The I.R.S. excuses hardship cases from collection efforts to ensure that households can still pay for basic living expenses. But an analysis by the advocate’s office found that 45 percent of the collections by private contractors were from taxpayers whose incomes fell below the minimum threshold, including those who received Social Security disability payments.
The report underscored Ms. Olson’s repeated complaints that Congress is underfunding the agency, warning that the new tax law will bring added pressures that will further impair its ability to respond to taxpayers, update technology and maintain compliance programs. Since 2010, funding for the I.R.S. has shrunk by a fifth, after taking inflation into account.
The agency receives more than 95 million phone calls a year, for example, but it expects to answer only about 60 percent during the current filing season; that number is estimated to decline to 40 percent for the rest of the year. And that was before the new law was passed. If previous tax code changes are any guide, the number of queries is likely to rise significantly, pushing down the response figure even more.
A preliminary estimate by the I.R.S. figured that the new law would require an additional $495 million over the next two fiscal years to handle tasks like updating programming, answering phone calls, drafting and publishing new forms, revising regulations and training employees on the new code.

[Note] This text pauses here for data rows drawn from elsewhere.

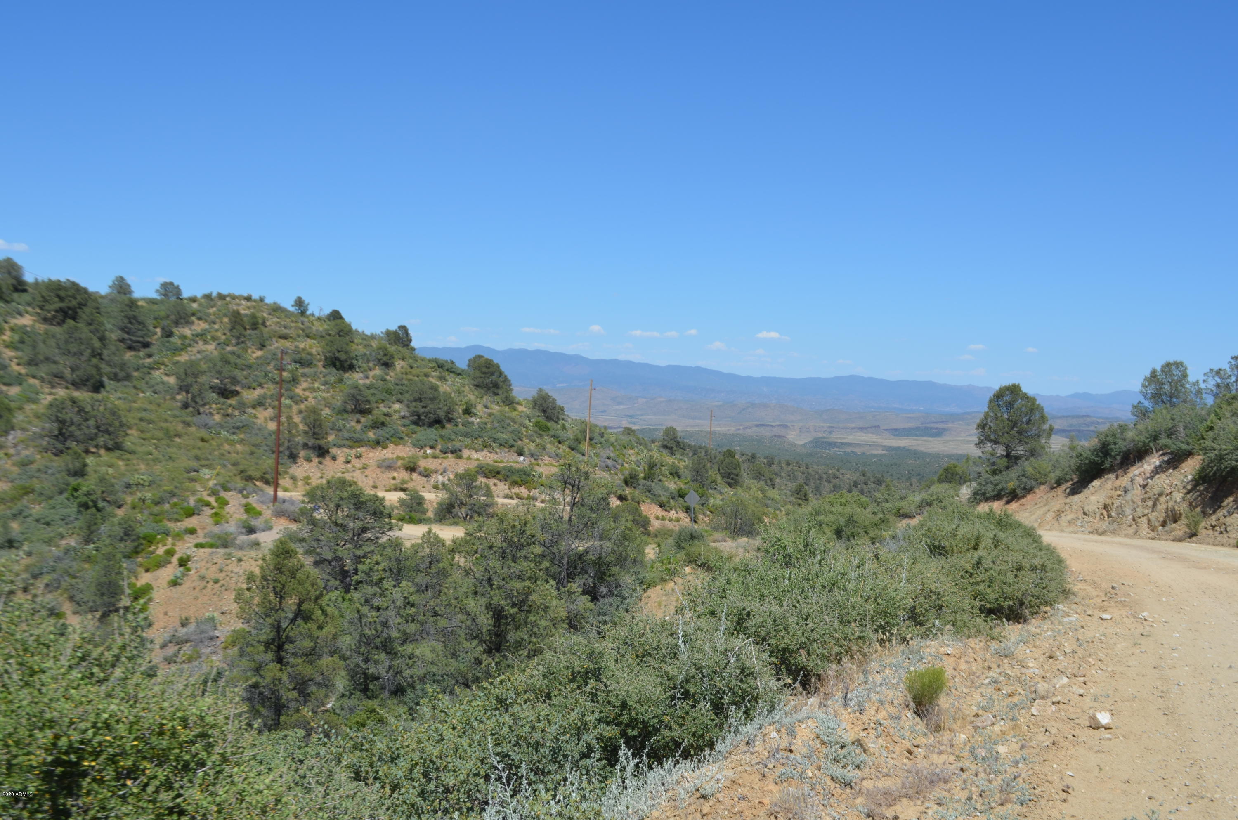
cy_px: 410
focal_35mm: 36
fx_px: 1235
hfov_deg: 53.2
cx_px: 619
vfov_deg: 36.7
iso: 100
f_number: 8
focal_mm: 24
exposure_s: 1/250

Ms. Olson said in the report that “the discussion about I.R.S. funding has largely proceeded based on false choices — either ‘you can’t trust the I.R.S. to administer the tax system, so don’t fund it’ or ‘because the I.R.S. doesn’t have enough funding, it can’t do the things it needs to do to administer the tax system.’” Both added funding and service improvements are needed, she said.
The I.R.S. is rushing to move taxpayer services online and limit personal contact, she said, but the problem is that many households aren’t in a position to keep up. A 2016-17 survey by the advocate’s office found that 41 million taxpayers had no broadband connection in their homes, including 14 million with no internet access at all. Many other Americans who do use the agency’s online service still want to be able to speak to a person on the telephone or face to face at times, the I.R.S. has found.

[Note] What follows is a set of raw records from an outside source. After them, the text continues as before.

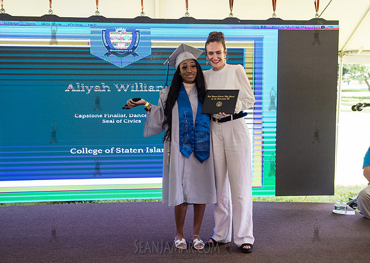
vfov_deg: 30.1
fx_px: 489
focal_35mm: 47
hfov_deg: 41.4
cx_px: 200
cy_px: 123
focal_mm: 40
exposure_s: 1/800
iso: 2500
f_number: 4
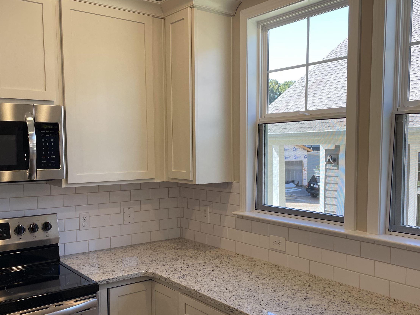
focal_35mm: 36
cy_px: 179
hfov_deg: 51.4
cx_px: 215
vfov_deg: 39.6
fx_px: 437
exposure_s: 1/130
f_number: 1.6
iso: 32
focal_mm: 4.2
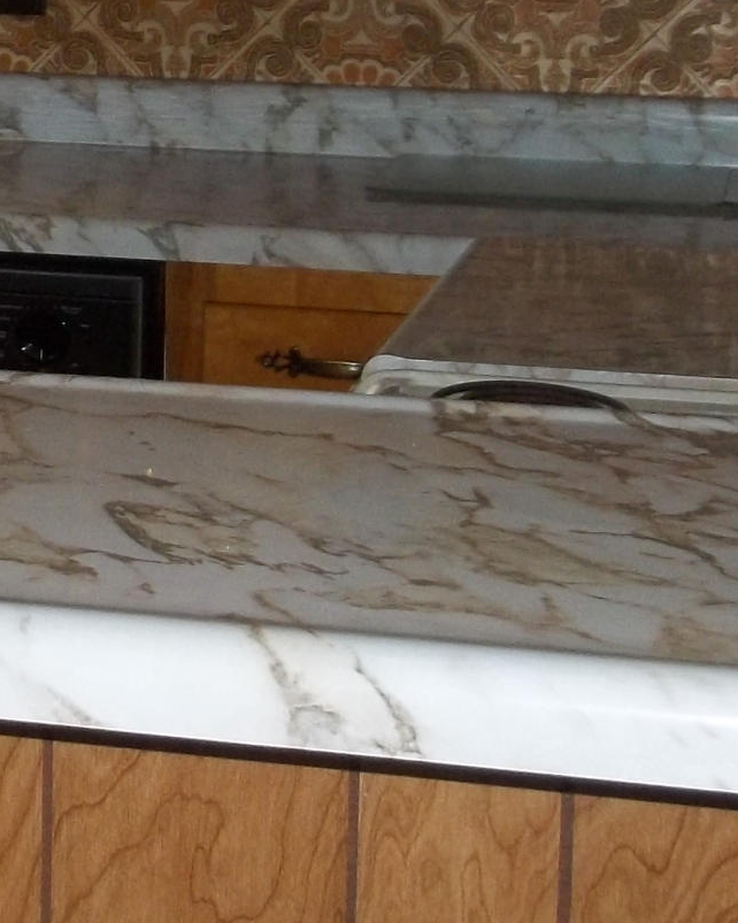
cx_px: -243
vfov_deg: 17.6
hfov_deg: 13.8
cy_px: 69
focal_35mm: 107
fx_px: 2922
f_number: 3.3
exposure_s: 1/30
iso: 160
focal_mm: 5.9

Among the most serious problems identified by the advocate’s office is a lack of advance notice when citizens are in danger of losing their passports because they owe the I.R.S. more than $50,000.
In addition, Ms. Olson reiterated previously expressed worries that the expedited process of approving organizations’ tax-exempt status was resulting in rubber-stamp approvals of groups that had not established their qualifications. She cited an error rate of 46 percent in a sampling last year.
The streamlined process, for charities with assets under $250,000, was partly a response to a furor over the agency’s intensive scrutiny of certain political groups, including some associated with the Tea Party movement. Flaws in the new process, the report said, can undermine public trust in the charitable sector.
Sarah Allen, an I.R.S. spokeswoman, said the agency’s leaders would review the taxpayer advocate’s proposals.
Representative Kevin Brady, Republican of Texas and the chairman of the House Ways and Means Committee, who helped spearhead the tax revision efforts, has said he plans to focus on reforming the Internal Revenue Service this year. Ms. Olson’s office issued a new publication that includes its top 50 legislative recommendations.